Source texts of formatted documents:

━━━━━━

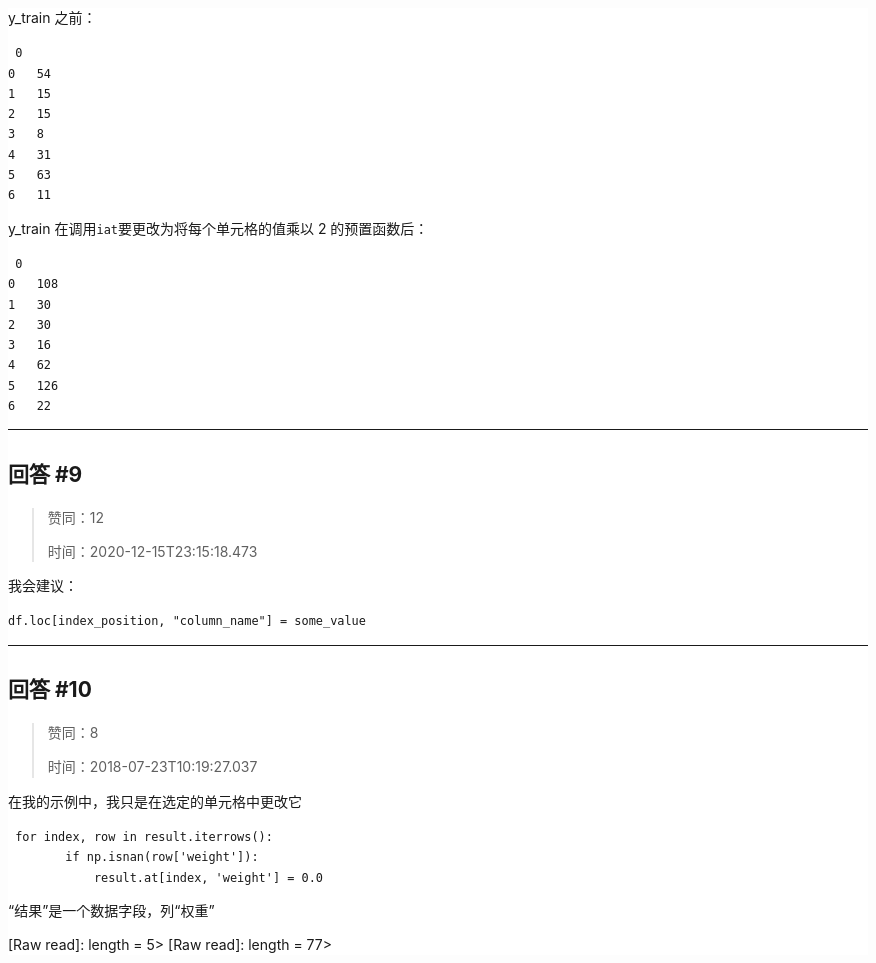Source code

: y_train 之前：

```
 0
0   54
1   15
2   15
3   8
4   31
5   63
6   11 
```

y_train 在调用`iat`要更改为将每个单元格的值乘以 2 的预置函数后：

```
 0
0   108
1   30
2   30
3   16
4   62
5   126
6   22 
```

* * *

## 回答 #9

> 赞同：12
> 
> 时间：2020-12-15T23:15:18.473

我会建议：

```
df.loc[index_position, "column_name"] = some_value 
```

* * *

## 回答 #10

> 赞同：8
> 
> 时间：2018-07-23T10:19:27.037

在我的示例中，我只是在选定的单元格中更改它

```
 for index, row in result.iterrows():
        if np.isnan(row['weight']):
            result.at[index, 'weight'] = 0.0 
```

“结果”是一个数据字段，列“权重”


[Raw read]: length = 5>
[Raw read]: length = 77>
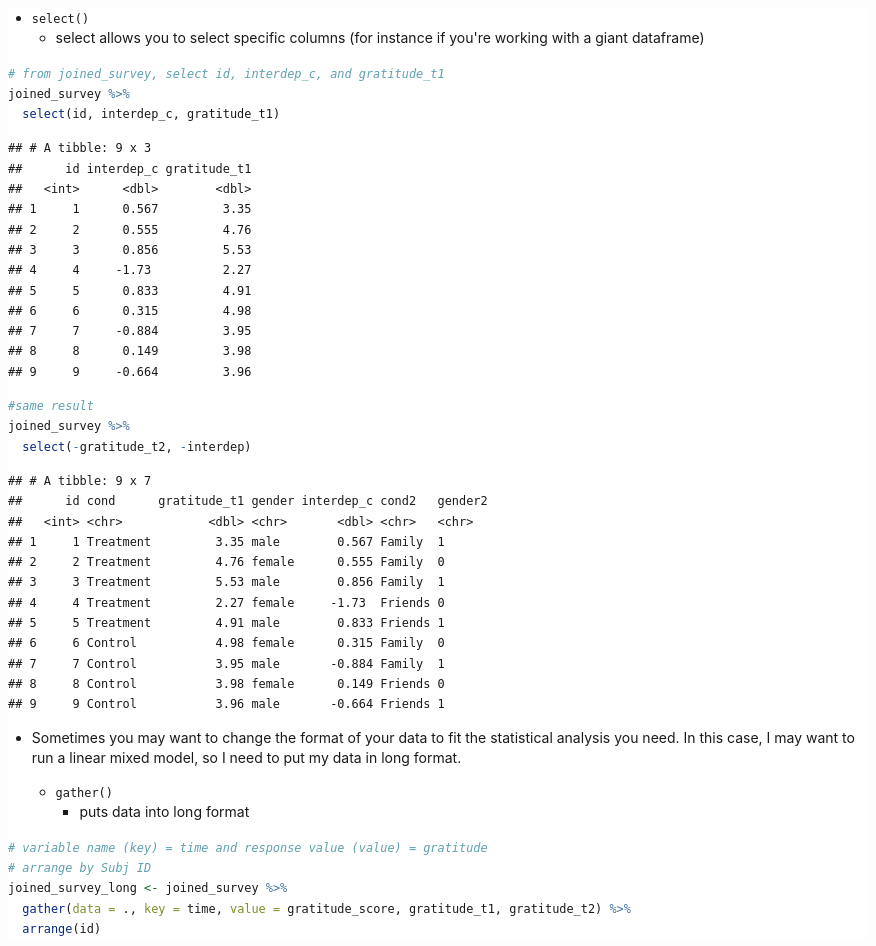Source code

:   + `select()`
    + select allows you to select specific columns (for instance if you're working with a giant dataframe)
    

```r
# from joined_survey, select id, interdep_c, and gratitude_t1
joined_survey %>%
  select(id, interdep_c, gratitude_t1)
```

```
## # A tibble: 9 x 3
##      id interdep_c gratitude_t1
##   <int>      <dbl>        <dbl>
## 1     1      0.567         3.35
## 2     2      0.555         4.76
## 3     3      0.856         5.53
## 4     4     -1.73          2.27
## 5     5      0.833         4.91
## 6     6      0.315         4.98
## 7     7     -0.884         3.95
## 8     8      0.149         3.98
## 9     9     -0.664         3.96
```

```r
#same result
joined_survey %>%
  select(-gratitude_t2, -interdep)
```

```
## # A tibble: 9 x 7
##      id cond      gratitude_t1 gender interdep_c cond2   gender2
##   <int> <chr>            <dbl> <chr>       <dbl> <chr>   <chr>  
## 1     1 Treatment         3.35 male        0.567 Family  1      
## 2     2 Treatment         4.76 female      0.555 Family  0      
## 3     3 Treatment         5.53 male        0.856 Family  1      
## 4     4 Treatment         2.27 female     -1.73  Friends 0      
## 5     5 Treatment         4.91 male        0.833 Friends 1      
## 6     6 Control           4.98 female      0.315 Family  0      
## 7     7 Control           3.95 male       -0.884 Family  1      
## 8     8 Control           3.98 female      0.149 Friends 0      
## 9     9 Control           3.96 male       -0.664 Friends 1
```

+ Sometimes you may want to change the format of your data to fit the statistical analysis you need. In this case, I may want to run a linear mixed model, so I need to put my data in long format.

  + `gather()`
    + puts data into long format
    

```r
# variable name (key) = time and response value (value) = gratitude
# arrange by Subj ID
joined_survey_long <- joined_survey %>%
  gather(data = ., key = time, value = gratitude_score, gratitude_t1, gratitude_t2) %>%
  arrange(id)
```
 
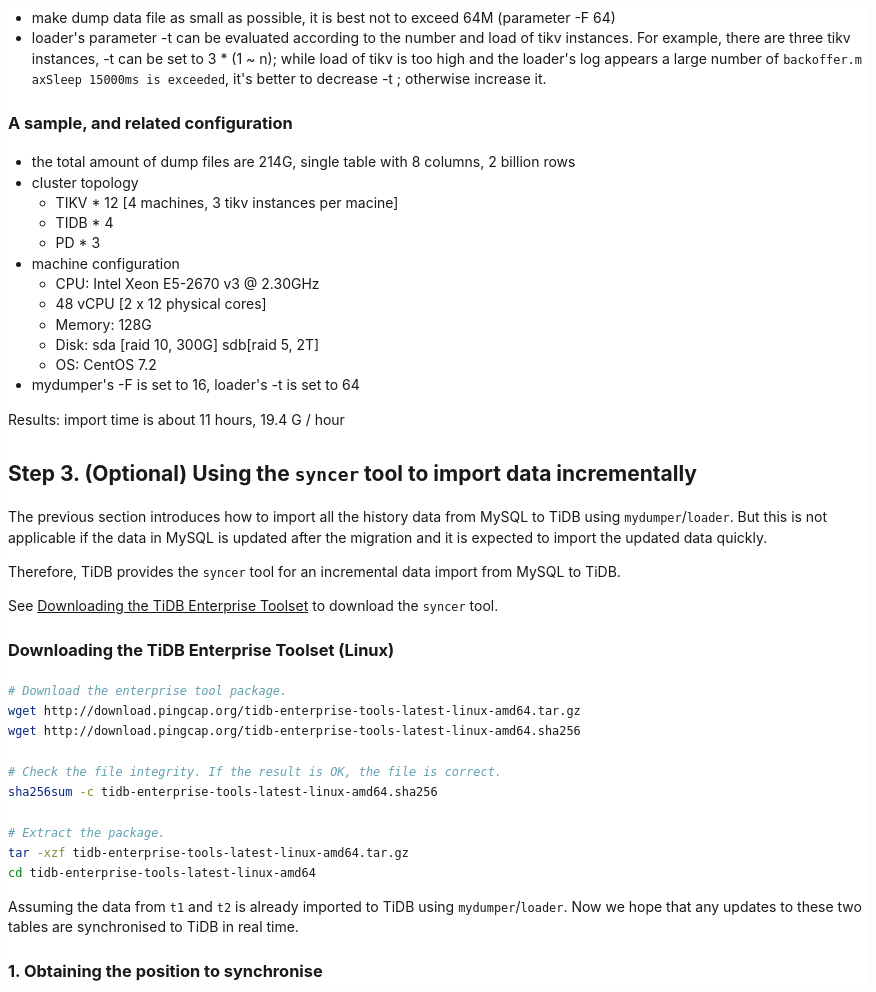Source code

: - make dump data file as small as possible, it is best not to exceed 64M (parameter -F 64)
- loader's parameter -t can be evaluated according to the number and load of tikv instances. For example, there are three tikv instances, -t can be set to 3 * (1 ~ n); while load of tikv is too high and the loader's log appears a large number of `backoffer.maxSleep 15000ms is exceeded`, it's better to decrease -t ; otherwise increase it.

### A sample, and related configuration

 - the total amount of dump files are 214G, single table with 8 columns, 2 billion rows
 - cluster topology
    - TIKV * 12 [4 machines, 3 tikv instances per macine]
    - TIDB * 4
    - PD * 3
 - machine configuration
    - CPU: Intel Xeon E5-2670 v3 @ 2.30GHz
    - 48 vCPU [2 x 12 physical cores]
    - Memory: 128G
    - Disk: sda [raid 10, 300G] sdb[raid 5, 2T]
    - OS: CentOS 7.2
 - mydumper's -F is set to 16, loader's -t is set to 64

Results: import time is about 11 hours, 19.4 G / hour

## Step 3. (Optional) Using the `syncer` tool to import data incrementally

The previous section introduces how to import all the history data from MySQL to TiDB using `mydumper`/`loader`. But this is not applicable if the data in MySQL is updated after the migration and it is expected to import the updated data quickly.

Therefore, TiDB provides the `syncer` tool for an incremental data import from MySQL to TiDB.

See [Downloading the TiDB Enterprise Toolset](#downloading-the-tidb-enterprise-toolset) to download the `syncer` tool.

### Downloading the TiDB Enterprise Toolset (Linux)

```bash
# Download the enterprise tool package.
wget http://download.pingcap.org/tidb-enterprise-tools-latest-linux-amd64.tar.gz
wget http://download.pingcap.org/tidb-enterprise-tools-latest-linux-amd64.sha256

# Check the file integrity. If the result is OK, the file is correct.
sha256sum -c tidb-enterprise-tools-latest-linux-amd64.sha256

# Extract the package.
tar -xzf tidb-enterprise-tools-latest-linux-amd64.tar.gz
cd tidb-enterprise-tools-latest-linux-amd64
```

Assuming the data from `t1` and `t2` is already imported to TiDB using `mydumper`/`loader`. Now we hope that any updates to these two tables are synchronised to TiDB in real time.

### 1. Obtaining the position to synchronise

━━━━━━

◆ ASSIGNMENT
Copy out all lines above holding "Control".

◆ YOUR RESPONSE
## 6     6 Control           4.98 female      0.315 Family  0      
## 7     7 Control           3.95 male       -0.884 Family  1      
## 8     8 Control           3.98 female      0.149 Friends 0      
## 9     9 Control           3.96 male       -0.664 Friends 1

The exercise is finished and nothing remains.